The first presented study’s aim was to qualitatively characterize low-income parents’ philosophy of child snacking. What she found seems to be a standard consensus: there is no consensus on what snacking is. Dr. Fischer’s data presented that parents’ idea of what snacking is varied widely. In almost all studies, snacking is self-reported, and so if ‘snacking’ means different things to participants than to researchers, how can accurate data be collected? In the broader scheme of nutrition education, this data insinuates that snacking recommendations cannot be properly followed because they are interpreted differently by different people.

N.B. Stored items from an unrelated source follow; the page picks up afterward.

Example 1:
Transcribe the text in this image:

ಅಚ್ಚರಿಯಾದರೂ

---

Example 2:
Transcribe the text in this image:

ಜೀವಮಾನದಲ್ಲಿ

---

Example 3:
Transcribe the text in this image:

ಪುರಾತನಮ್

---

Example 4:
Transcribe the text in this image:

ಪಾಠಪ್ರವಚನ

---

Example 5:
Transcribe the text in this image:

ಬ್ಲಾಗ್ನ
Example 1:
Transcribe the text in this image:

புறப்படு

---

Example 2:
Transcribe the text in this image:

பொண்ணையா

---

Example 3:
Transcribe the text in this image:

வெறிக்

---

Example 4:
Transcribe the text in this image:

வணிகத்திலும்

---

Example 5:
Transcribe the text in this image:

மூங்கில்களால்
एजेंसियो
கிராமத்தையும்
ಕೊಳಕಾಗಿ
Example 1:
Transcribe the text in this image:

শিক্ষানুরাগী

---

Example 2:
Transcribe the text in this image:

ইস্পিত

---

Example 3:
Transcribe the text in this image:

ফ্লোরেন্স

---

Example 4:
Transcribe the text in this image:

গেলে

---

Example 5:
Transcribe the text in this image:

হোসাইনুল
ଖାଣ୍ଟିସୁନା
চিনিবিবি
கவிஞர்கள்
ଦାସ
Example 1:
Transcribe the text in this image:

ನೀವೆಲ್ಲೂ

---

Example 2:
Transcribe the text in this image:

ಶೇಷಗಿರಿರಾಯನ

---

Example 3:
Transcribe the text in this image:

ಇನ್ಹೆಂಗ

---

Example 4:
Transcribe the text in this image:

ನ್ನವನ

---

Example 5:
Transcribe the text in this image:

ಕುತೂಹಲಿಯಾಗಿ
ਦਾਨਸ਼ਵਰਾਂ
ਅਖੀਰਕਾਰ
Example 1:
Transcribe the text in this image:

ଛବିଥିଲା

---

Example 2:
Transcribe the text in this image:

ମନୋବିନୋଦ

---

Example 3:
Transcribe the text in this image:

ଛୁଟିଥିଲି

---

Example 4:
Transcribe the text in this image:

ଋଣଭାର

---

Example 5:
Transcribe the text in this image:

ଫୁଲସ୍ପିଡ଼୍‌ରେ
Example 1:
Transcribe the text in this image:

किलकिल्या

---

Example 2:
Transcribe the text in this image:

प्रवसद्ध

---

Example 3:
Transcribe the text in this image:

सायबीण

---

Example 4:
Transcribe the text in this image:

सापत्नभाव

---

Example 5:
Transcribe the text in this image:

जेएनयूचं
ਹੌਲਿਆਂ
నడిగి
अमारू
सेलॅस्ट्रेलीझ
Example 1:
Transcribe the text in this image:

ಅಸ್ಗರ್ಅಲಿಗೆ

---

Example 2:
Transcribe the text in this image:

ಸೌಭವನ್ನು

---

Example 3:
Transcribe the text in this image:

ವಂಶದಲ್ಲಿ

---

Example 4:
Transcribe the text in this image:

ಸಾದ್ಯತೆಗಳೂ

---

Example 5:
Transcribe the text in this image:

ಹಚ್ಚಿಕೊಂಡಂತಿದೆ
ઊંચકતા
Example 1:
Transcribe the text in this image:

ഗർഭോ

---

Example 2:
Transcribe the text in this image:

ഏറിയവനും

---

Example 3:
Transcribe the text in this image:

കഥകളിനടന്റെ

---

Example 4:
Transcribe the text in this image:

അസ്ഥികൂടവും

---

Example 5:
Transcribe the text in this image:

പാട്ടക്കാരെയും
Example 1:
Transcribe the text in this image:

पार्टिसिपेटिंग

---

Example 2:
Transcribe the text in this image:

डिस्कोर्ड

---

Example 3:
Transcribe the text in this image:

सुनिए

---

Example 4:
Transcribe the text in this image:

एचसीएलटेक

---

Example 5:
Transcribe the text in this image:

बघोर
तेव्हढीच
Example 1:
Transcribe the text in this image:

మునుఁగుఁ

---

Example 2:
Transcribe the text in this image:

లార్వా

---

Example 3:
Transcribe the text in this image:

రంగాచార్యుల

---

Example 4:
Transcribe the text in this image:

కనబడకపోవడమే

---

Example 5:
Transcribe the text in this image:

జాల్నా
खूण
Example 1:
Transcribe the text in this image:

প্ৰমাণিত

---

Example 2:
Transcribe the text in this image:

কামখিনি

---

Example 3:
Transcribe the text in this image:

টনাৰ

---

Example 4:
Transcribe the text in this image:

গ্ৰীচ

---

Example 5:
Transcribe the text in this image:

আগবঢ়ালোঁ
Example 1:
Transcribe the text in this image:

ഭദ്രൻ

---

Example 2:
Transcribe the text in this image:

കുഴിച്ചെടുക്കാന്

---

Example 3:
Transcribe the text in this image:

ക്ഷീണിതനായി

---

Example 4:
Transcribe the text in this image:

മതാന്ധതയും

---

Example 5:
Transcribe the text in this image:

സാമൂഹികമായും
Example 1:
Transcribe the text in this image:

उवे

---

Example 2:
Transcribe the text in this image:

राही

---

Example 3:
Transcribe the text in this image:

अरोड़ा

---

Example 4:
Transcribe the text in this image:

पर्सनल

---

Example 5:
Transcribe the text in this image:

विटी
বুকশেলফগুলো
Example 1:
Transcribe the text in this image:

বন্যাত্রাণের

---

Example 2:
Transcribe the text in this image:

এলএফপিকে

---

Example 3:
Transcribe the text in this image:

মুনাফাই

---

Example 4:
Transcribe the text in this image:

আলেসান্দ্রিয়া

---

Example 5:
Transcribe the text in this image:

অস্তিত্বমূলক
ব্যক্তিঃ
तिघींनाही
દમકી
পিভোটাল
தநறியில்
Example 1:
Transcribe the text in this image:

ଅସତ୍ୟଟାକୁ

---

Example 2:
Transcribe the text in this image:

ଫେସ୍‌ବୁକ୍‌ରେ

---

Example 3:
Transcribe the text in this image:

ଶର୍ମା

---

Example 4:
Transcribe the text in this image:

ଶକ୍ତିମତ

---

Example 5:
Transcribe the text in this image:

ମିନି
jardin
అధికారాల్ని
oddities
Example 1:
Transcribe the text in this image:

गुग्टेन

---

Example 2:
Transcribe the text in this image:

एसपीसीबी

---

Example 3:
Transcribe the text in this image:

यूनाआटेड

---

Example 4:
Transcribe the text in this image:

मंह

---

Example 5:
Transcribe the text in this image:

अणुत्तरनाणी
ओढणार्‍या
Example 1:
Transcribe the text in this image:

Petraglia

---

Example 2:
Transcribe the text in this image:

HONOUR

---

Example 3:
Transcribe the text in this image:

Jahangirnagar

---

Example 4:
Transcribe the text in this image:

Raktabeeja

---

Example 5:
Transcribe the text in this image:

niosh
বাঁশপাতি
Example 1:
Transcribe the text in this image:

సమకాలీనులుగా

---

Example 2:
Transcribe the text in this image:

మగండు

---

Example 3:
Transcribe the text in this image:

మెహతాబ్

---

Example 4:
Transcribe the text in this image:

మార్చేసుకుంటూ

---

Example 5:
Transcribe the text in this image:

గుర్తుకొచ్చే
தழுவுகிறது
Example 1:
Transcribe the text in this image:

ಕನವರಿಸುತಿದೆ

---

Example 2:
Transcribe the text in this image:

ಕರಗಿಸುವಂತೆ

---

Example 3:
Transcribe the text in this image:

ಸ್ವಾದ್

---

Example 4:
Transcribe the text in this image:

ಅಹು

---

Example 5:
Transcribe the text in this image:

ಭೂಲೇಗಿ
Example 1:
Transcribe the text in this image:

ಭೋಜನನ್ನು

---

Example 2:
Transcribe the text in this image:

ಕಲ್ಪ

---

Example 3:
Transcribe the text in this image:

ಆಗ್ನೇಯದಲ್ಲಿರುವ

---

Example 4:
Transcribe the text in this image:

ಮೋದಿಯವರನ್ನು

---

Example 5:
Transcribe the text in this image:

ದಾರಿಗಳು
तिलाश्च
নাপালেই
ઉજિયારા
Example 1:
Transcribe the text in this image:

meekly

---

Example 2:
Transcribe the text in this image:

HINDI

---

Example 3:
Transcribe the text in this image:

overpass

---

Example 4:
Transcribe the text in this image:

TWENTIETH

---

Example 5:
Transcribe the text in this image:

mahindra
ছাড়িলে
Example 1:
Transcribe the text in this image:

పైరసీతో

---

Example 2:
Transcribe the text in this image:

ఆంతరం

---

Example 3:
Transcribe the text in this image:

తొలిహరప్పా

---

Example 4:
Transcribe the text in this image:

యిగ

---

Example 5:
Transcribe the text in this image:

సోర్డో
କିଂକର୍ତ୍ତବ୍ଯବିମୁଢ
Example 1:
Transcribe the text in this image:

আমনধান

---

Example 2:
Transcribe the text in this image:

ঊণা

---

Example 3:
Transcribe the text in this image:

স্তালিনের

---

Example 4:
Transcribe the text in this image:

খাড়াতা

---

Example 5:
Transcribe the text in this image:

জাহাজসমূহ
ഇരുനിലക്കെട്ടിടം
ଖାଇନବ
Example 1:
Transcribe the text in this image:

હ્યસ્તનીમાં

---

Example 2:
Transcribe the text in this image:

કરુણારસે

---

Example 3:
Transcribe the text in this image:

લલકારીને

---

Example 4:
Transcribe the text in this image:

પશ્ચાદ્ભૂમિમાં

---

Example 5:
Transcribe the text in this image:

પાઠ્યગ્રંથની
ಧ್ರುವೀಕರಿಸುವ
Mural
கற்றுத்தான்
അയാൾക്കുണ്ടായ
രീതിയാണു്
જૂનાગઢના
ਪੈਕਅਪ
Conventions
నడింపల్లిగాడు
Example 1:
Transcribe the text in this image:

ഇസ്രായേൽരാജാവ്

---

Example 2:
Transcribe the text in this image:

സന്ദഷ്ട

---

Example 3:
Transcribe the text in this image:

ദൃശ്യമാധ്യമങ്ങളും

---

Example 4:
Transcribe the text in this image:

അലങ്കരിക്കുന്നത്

Another interesting facet of the presentation was about the children actually doing the snacking. It was found that, while increasing portion size typically resulted in a child eating more, this was not always the case. A child’s temperament will change how they’re influenced by things such as visual cues. This means a child’s attitude may dictate their food responsiveness, enjoyment of food, satiety responsiveness, and more, all of which affect a child’s risk for obesity. This poses an interesting question. Does snacking cause obesity or does obesity cause snacking? While previous data suggests over-consumption of calories from snacks can lead to obesity, the data Dr. Fischer provided may suggest that obese children are just more susceptible to over-snacking. So we are left wondering, is over-snacking a cause of obesity or a symptom of obesity? Are snacking recommendations needed to help control obesity rates, or are children’s attitudes toward food and snacking more important?

From the seminar presented, we must now consider if universal snacking guidelines for children are even possible. Not only will standardized recommendations be interpreted differently by parents, but a child’s attitude towards snacking will change their snacking behaviors regardless of outside factors. Individual counseling is needed to properly integrate parent’s and children’s attitudes, but snacking needs to be addressed on a nation-wide scale. Can we create a universal guideline that will do no harm regardless of guardian or child attitude? The need is understood, but a practical solution is not easily found.